Many breast cancer survivors are on tamoxifen therapy to reduce the risk of recurrence. A new study adds to the growing evidence that the therapy can produce cognitive decline. The findings were published in the January 2015 edition of the journal Menopause.
The study authors note that tamoxifen therapy is widely used, often for many years. In breast cancer survivors; however, data is lacking regarding cognitive function after long-term use of the medication. Therefore, the evaluated the cognitive status approximately three years after diagnosis in postmenopausal women with breast cancer who were treated with tamoxifen.
The investigators collected data from women who underwent surgery with or without radiotherapy, women who received adjuvant (supplementary) treatment with tamoxifen, and healthy controls. The participants underwent neuropsychological tests, and completed questionnaires on health-related quality of life (Quality of Life Questionnaire Core 30 and Breast Cancer–Specific Quality-of-Life Questionnaire), menopausal symptoms (Functional Assessment of Cancer Therapy—Breast endocrine symptom subscale), and anxiety and depression (Hopkins Symptom Checklist).
The study group comprised 107 women participated (adjuvant tamoxifen group: 20 women; surgery/radiotherapy group: 43 women; healthy control group: 44 women). Women in the adjuvant tamoxifen group had received tamoxifen for an 18.6 months (range: 15-79 months).

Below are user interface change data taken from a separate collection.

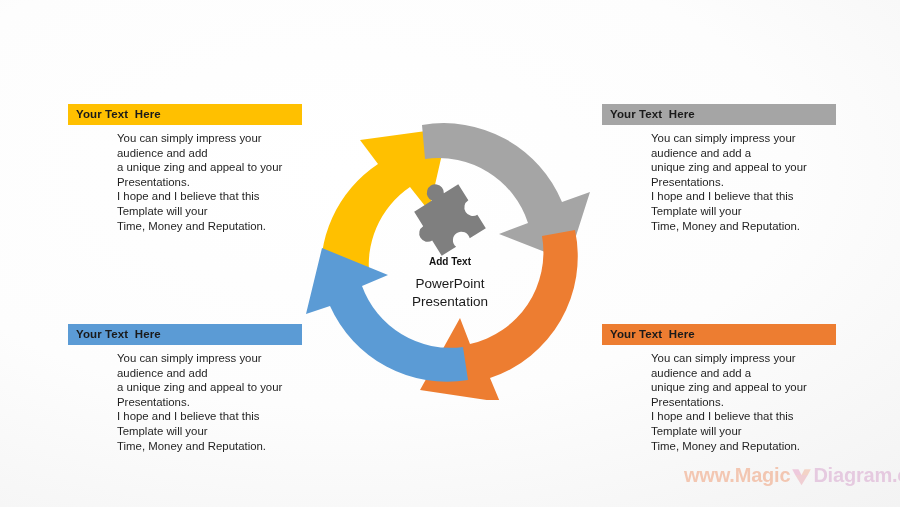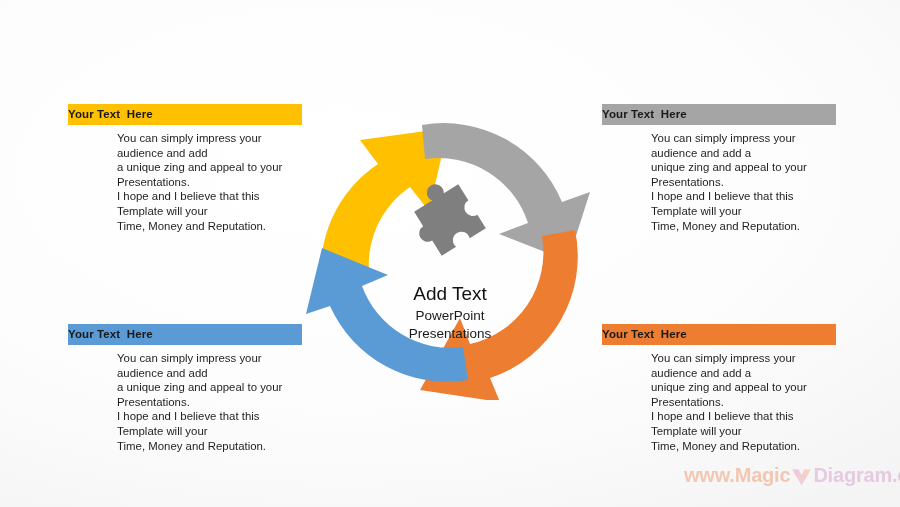--- a/index.html
+++ b/index.html
@@ -22,21 +22,21 @@
   }
 
   
   .text-block {
     position: absolute;
     width: 234px;
   }
   .block-header {
     height: 21px;
     line-height: 21px;
-    padding-left: 0;
+    padding-left: 8px;
     box-sizing: border-box;
     font-size: 11.5px;
     font-weight: bold;
     letter-spacing: 0.1px;
     white-space: pre;
   }
   .block-body {
     margin-top: 6px;
     padding-left: 8px;
     padding-right: 2px;
@@ -64,25 +64,24 @@
 
   #center-text {
     position: absolute;
     left: 368px;
     top: 253px;
     width: 164px;
     text-align: center;
     pointer-events: none;
   }
   #center-title {
-    font-size: 19px;
-    font-weight: normal;
+    font-size: 10px;
+    font-weight: bold;
     color: #111111;
     line-height: 17px;
-    margin-top: 32px;
   }
   #center-sub {
     margin-top: 5px;
     font-size: 13.5px;
     color: #1a1a1a;
     line-height: 17.5px;
     white-space: pre-line;
   }
 
   
@@ -213,21 +212,21 @@
           A 8.5,8.5 0 1 1 -26,-9
           Z"></path>
       </g>
 
     </svg>
   </div>
 
   <div id="center-text">
     <div id="center-title">Add Text</div>
     <div id="center-sub">PowerPoint
-Presentations</div>
+Presentation</div>
   </div>
 
   <div id="watermark">
     <span class="wm-a">www.Magic</span>
     <span class="wm-logo">
       <svg width="21" height="21" viewBox="0 0 21 21" xmlns="http://www.w3.org/2000/svg">
         <path fill="#e9a6c9" d="M1.2 3.2 L7.5 3.2 L10.5 9.0 L4.2 9.0 Z"></path>
         <path fill="#f2b8a0" d="M19.8 3.2 L13.5 3.2 L10.5 9.0 L16.8 9.0 Z"></path>
         <path fill="#ecb0b8" d="M4.2 9.0 L16.8 9.0 L10.5 19.2 Z"></path>
       </svg>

These women did not perform as well on verbal memory than the surgery/radiotherapy group and the healthy control group. Women in the adjuvant tamoxifen group performed worse on measures of fluency than the healthy controls. In addition, women in the adjuvant tamoxifen group reported worse cognitive function than women in the surgery/radiotherapy group or the healthy control group.

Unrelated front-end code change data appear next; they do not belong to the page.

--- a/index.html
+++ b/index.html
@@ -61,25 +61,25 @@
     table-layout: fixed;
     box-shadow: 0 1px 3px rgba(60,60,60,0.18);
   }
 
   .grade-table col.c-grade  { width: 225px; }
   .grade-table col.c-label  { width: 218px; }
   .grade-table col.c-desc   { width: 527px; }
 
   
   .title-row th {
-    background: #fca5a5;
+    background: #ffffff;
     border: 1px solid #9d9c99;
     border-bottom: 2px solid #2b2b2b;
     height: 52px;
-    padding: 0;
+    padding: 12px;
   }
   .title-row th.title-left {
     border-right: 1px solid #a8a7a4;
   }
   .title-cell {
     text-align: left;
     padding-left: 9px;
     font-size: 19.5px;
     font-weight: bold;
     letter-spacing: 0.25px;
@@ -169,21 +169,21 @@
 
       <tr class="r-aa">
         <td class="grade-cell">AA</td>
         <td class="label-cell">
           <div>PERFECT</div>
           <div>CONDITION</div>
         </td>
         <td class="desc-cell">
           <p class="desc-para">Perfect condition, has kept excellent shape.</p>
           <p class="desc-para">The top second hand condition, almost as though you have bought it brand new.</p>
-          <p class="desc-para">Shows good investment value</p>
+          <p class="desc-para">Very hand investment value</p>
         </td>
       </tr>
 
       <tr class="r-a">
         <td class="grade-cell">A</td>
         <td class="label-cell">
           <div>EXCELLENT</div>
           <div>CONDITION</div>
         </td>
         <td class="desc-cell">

The investigators concluded that their results offer insights into cognitive function in women who receive long-term adjuvant tamoxifen treatment. By adding the surgery/radiotherapy group, they could control for the mental and physical influences of the diagnosis and treatment of breast cancer. Cognitive areas that rely on verbal abilities (verbal memory and fluency) appears to be at risk for deterioration after treatment with tamoxifen.
Take home message:
Most medical therapies have both benefits and risks. In view of this study and another past study. If you are on tamoxifen therapy, it would be prudent to discuss the benefits and risks of tamoxifen with your oncologist.